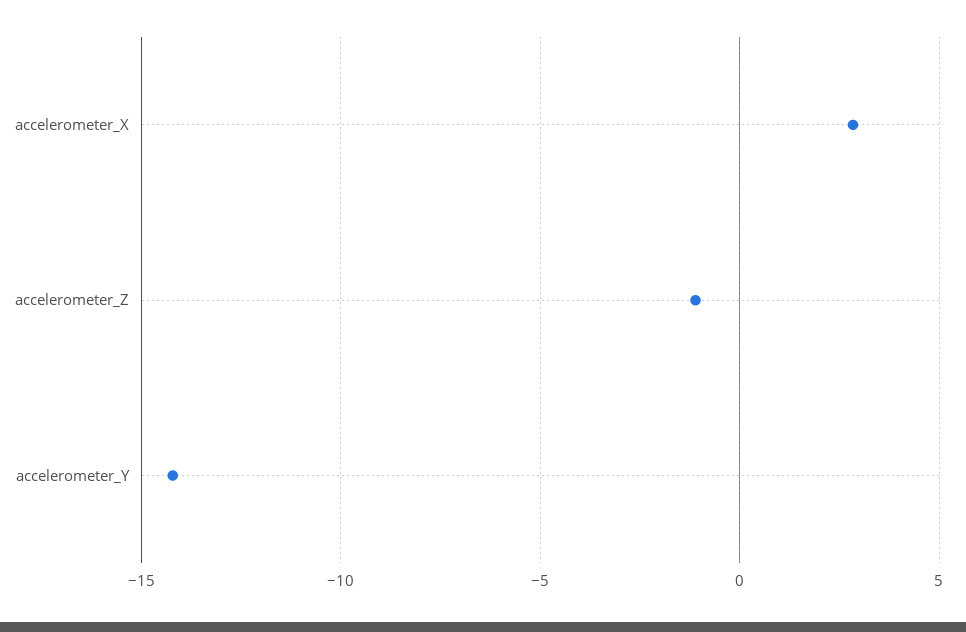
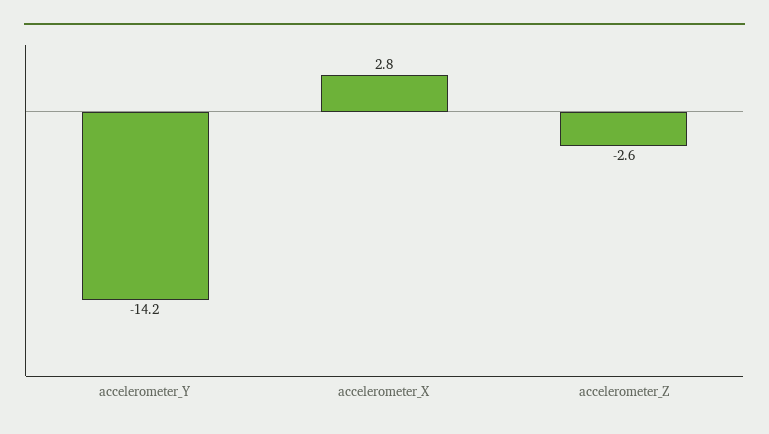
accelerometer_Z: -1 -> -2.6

============

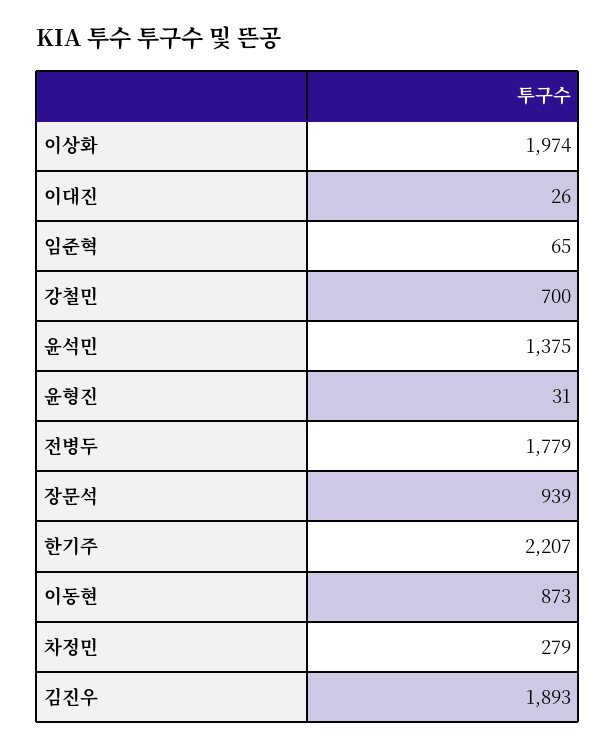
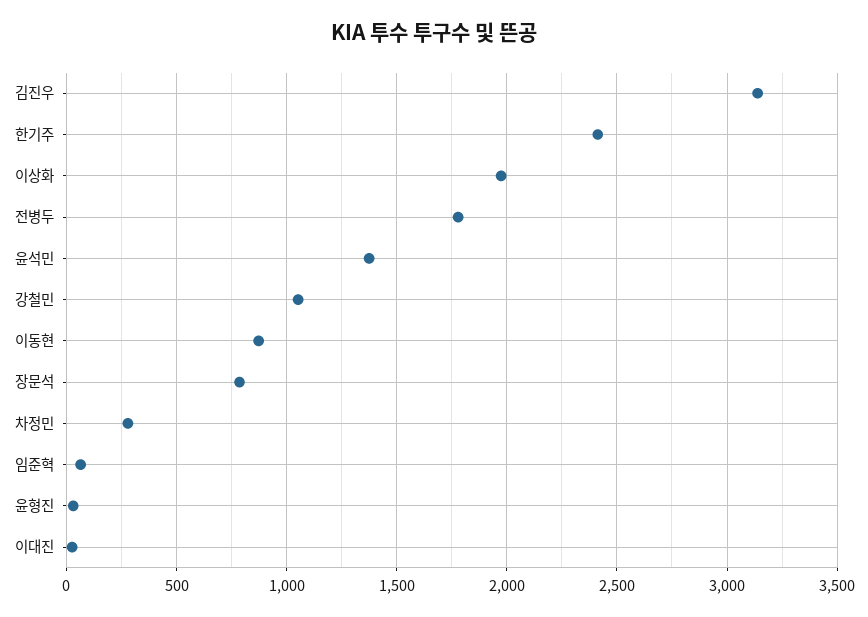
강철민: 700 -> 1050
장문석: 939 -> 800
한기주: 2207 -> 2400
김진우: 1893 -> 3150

============

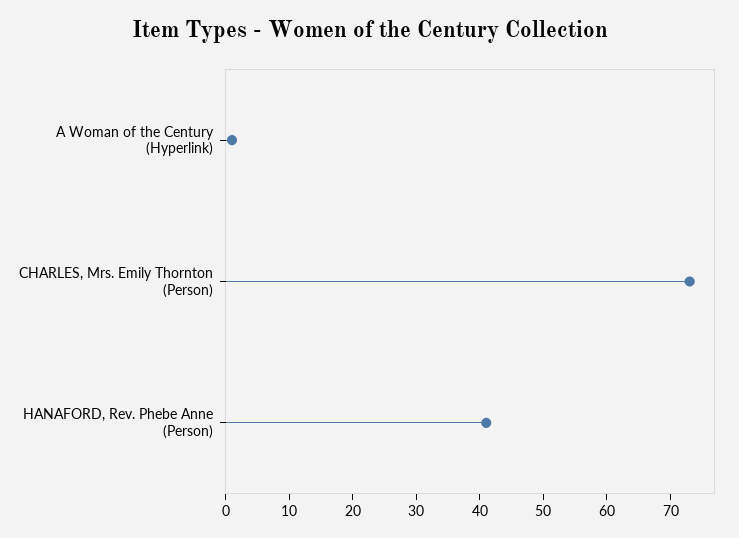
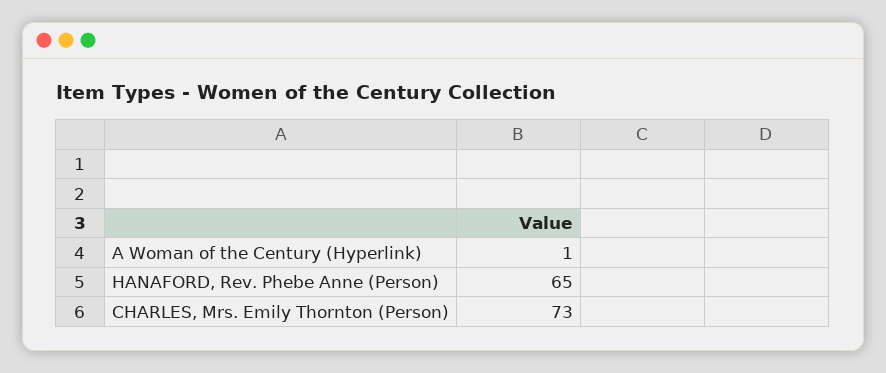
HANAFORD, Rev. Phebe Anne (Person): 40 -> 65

============

* Your assignment
Copy out the lines above exactly, beginning at the one that contains "강철민: 700 -> 1050" and ending at the one that contains "김진우: 1893 -> 3150".

* Task response
강철민: 700 -> 1050
장문석: 939 -> 800
한기주: 2207 -> 2400
김진우: 1893 -> 3150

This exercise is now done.